* **SOURCE EXTRACT**:
================================

Were We There? Was I?

Share:

It is the day, the Saturday, between Good Friday and Easter Sunday.  Dead Saturday.  No, the church does not call it by that name.  It is part of Triduum, the three days of Jesus’ passion.  For him, it would have been Shabbat, but he was not there to observe it. He was dead.  In our society, it is mostly just a Saturday, notable perhaps because the kids are home from college and the supermarkets more jammed than usual because of Easter’s festivities.  There may be dyed eggs to hide and baskets to fill with candy.  For some it is another holiday emptied of inspiration but filled again with the duty of gathering with the family to endure the smiling criticisms and stinging comparisons with more successful offspring of the clan. For others, it is another weekend day alone because others are busy with family things.

This morning with coffee I went back to Maundy Thursday 2009 to read what follows, what I had written and preached for that evening.  Sometimes it helps me to look back and listen.

Were We There?  Was I?

Was I there when Jesus was crucified? The most obvious, unreflective answer is, of course, “No.” Jesus of Nazareth was crucified almost two thousand years ago. But the literal is not always the truest.

Sacramentally, I have been there many times and will be there again with you this evening. In my hands I will hold the symbolic elements of his humiliation, suffering, and death, and by taking those symbols of his broken body into my own living body, I will confess both that Jesus did it for me and, also, that he “had to” do it because of me. He did not “have to” do it, of course, except that he was compelled by his faithfulness to the unyielding love of God for this world and its people. By eating the bread and drinking from the cup, I will admit that I am the reason for his crucifixion in both senses: he did it for me, because God loves me, and he did it because of me, because of my alienation from God and from other people. I am both the beneficiary and the cause of his pain.

This evening, I am there, there in the flesh, as one loved by God and, at the same time, one alienated from God, still divided from other people, and still a long way from being the person God created me to become. So, here I am again, hoping and trusting that this simple ritual somehow brings me into closer contact with Jesus in his passion, somehow takes hold of me and brings home to me that terrible event on which my life, my hope, and my salvation depend.

================================

* **RECORD SET**:
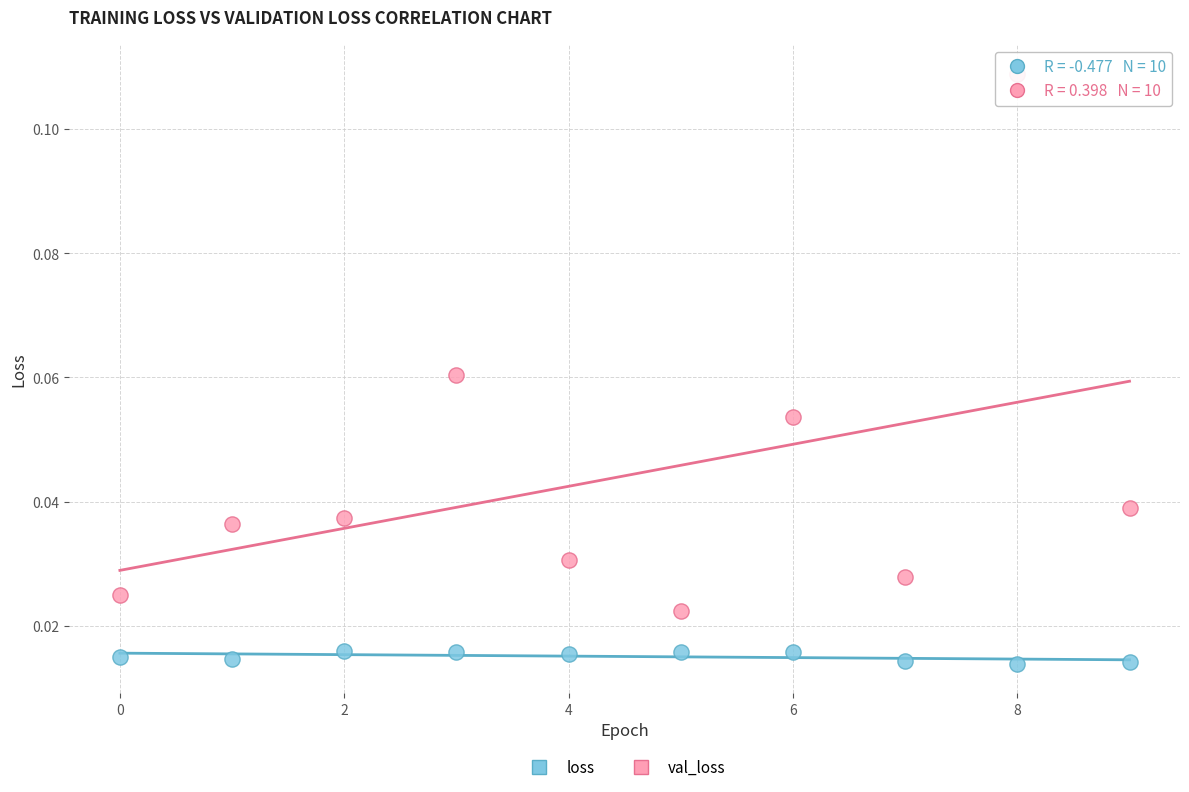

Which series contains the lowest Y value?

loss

================================

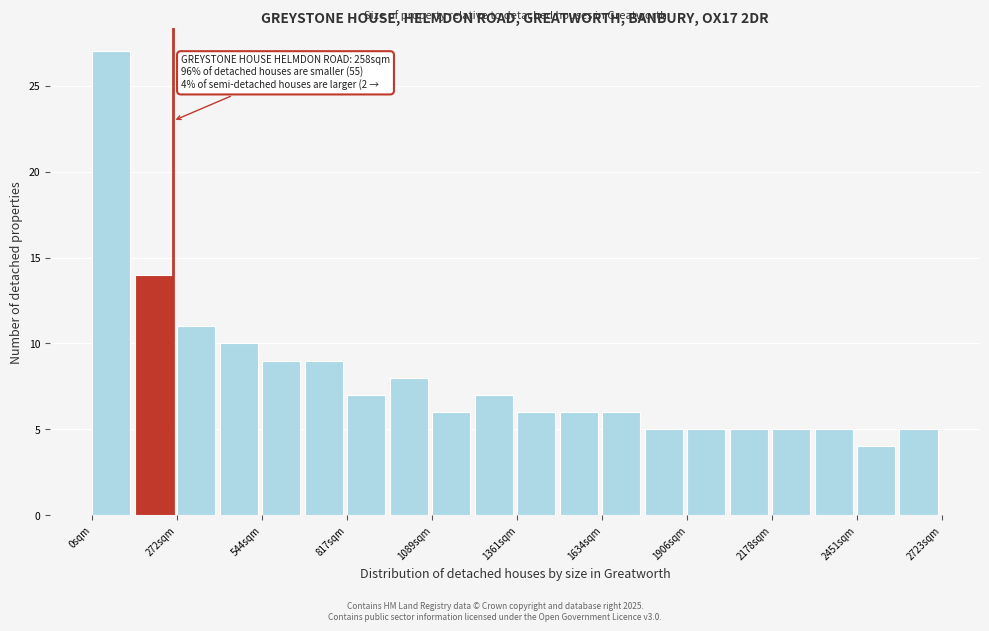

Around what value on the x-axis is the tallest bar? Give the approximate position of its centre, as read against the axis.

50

================================

Please pull the complete Easter-weekend reflection out of this page, reproducing every word of it and leaving the listing behind.

Were We There? Was I?

Share:

It is the day, the Saturday, between Good Friday and Easter Sunday.  Dead Saturday.  No, the church does not call it by that name.  It is part of Triduum, the three days of Jesus’ passion.  For him, it would have been Shabbat, but he was not there to observe it. He was dead.  In our society, it is mostly just a Saturday, notable perhaps because the kids are home from college and the supermarkets more jammed than usual because of Easter’s festivities.  There may be dyed eggs to hide and baskets to fill with candy.  For some it is another holiday emptied of inspiration but filled again with the duty of gathering with the family to endure the smiling criticisms and stinging comparisons with more successful offspring of the clan. For others, it is another weekend day alone because others are busy with family things.

This morning with coffee I went back to Maundy Thursday 2009 to read what follows, what I had written and preached for that evening.  Sometimes it helps me to look back and listen.

Were We There?  Was I?

Was I there when Jesus was crucified? The most obvious, unreflective answer is, of course, “No.” Jesus of Nazareth was crucified almost two thousand years ago. But the literal is not always the truest.

Sacramentally, I have been there many times and will be there again with you this evening. In my hands I will hold the symbolic elements of his humiliation, suffering, and death, and by taking those symbols of his broken body into my own living body, I will confess both that Jesus did it for me and, also, that he “had to” do it because of me. He did not “have to” do it, of course, except that he was compelled by his faithfulness to the unyielding love of God for this world and its people. By eating the bread and drinking from the cup, I will admit that I am the reason for his crucifixion in both senses: he did it for me, because God loves me, and he did it because of me, because of my alienation from God and from other people. I am both the beneficiary and the cause of his pain.

This evening, I am there, there in the flesh, as one loved by God and, at the same time, one alienated from God, still divided from other people, and still a long way from being the person God created me to become. So, here I am again, hoping and trusting that this simple ritual somehow brings me into closer contact with Jesus in his passion, somehow takes hold of me and brings home to me that terrible event on which my life, my hope, and my salvation depend.